Boston Red Sox v Toronto Blue Jays Photo by Tom Szczerbowski/Getty Images

Here’s an opinion I have: that’s horrific! That’s an awful way to live. Matt Harvey has a lot of money, and probably not much to complain about. But everyone deserves free time, moments spent without any sense that someone else has the right to inquire into what you’re doing and why you’re doing it. Harvey (and other athletes) don’t get that. Instead, they get goons knocking on their door at 10pm. Even if they were there to check on Harvey’s health, not his veracity, they still represented an intrusion by the Mets into their employee’s most private space to ensure that the employer’s interests were not being unduly harmed.
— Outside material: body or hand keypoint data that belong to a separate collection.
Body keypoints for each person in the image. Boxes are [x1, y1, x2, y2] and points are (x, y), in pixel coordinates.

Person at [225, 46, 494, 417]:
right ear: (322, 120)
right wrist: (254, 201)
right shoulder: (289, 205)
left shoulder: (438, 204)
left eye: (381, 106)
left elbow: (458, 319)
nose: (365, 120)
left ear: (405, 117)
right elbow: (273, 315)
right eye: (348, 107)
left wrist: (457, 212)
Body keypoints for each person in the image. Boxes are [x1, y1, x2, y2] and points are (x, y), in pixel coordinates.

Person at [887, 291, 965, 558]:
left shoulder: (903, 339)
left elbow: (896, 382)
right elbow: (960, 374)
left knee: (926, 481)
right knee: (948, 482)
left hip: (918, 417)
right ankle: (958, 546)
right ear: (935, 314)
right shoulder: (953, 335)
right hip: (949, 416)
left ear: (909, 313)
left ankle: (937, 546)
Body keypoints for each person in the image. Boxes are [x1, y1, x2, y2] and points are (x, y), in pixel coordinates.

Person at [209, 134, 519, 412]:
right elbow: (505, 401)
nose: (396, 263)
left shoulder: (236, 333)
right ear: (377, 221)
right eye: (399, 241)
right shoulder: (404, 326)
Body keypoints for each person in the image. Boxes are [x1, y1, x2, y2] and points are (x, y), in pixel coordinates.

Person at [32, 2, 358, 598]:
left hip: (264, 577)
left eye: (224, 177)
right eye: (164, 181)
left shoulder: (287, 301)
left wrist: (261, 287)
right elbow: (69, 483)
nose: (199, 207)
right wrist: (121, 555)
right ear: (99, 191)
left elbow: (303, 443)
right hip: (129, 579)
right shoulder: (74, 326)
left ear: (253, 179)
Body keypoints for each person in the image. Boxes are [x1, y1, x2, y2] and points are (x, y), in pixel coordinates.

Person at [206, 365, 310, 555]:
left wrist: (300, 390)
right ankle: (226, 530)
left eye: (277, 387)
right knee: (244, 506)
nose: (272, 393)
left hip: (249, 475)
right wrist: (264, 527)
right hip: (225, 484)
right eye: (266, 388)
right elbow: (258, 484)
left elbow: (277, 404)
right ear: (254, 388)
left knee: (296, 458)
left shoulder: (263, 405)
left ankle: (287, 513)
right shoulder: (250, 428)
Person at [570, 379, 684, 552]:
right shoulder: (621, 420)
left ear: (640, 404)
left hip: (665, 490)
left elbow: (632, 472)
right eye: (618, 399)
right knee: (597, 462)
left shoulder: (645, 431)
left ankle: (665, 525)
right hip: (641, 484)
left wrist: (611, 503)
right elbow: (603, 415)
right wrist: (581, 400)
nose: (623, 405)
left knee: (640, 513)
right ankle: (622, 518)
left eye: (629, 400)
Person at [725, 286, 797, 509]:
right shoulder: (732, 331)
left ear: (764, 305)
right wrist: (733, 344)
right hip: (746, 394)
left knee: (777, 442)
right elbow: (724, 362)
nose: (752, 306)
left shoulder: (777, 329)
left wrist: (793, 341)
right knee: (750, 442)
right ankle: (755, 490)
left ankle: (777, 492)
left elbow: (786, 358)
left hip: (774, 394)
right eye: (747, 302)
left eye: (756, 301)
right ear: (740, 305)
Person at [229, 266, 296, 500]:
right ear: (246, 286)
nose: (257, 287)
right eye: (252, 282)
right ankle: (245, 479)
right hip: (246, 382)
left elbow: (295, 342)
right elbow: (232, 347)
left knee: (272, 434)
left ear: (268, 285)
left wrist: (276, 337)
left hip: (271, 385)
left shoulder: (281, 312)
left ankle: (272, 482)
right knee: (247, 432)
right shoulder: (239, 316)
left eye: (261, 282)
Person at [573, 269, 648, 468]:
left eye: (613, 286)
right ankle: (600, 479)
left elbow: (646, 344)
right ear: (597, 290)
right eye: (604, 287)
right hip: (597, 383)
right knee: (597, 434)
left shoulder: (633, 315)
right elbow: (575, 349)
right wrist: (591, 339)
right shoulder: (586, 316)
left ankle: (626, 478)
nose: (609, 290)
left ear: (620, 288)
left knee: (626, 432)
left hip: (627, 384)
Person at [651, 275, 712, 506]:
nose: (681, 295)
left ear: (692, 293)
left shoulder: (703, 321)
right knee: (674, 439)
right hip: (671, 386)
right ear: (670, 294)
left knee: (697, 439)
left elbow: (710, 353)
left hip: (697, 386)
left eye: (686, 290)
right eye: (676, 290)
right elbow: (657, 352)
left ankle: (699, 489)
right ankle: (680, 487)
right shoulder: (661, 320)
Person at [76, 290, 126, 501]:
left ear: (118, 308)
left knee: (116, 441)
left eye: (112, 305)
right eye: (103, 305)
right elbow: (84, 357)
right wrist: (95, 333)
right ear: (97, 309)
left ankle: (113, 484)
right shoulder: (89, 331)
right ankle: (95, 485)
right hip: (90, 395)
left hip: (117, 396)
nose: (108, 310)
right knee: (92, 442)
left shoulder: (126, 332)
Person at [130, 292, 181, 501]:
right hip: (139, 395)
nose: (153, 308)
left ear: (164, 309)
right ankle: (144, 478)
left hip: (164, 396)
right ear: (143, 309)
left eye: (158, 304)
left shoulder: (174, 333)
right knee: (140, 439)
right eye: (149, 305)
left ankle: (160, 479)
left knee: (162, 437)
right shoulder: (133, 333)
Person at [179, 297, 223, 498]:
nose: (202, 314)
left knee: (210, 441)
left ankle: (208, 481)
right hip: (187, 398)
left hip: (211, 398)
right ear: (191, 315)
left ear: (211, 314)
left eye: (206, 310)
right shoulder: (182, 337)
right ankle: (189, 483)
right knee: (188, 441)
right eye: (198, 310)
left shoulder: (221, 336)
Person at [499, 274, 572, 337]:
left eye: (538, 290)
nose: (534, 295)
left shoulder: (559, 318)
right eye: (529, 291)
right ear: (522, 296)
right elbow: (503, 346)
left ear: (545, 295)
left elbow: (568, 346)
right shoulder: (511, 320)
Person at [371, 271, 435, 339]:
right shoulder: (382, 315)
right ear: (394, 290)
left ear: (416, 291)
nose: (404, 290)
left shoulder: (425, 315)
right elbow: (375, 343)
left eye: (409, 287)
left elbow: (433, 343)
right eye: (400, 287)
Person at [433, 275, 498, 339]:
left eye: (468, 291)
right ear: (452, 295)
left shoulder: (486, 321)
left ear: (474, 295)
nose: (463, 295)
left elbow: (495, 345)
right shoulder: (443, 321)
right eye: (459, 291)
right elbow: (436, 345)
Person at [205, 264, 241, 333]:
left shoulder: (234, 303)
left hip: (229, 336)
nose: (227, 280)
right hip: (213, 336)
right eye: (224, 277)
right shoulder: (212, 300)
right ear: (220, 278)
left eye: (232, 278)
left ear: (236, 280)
I recognize that convincing you to feel sympathetic for hard-partying Matt Harvey and his millions of dollars is a difficult task. But this transgression of the private sphere is not necessarily limited to professional athletics. True, it is mostly limited to them as of right now, but why? It’s not because being hungover has a bigger impact on Harvey’s pitching ability than it does on your ability to do your job; filing tax returns or serving coffee or teaching first graders or doing whatever it is that you do is almost definitely harder when you have a splitting headache and drymouth than it is normally.

Instead, I think what’s special about sports is the constant measurement of employee performance. It’s easier to justify this kind of intrusion on Harvey’s privacy because he’s struggling right now, and the Mets can say they’re just trying to ensure he performs as well as possible. More specifically, the Mets (and most teams in MLB) probably have all kinds of data on how lack of sleep, or poor nutrition, or alcohol consumption, impact your ability to pitch. They can find a way to justify this intrusion, down to the tenths of MPH that Harvey loses off his fastball for every additional shot he takes.

That kind of quantification is mostly unique to sports. But it may not be for much longer. Employers, in all sectors, are mimicking the kind of instant measurement that baseball features so prominently. Using standardized test results to evaluate teachers is one of the more longstanding versions of this trend, but more technologically advanced techniques with the same end goal are spreading rapidly. Employers are tracking their employees’ physical movements, their computer usage, and even their after-work activities. Maybe your boss can’t check up on your Friday night plans just yet. But if they can show that you’re 20% less efficient when you go out, just as the Mets can show that Harvey is less effective when he’s sick, that kind of intrusion is harder to stave off.

The areas of an employee’s life that the employer has control over are not set in stone. The lines that currently exist were drawn as a result of decades of labor organizing and ferocious opposition by management, but they can move at any time, and they already have moved for professional athletes. Matt Harvey is in a different situation than you or I, but it might not be that different for much longer. Everyone deserves privacy, and places where their boss cannot intrude. Even multimillionaire baseball players.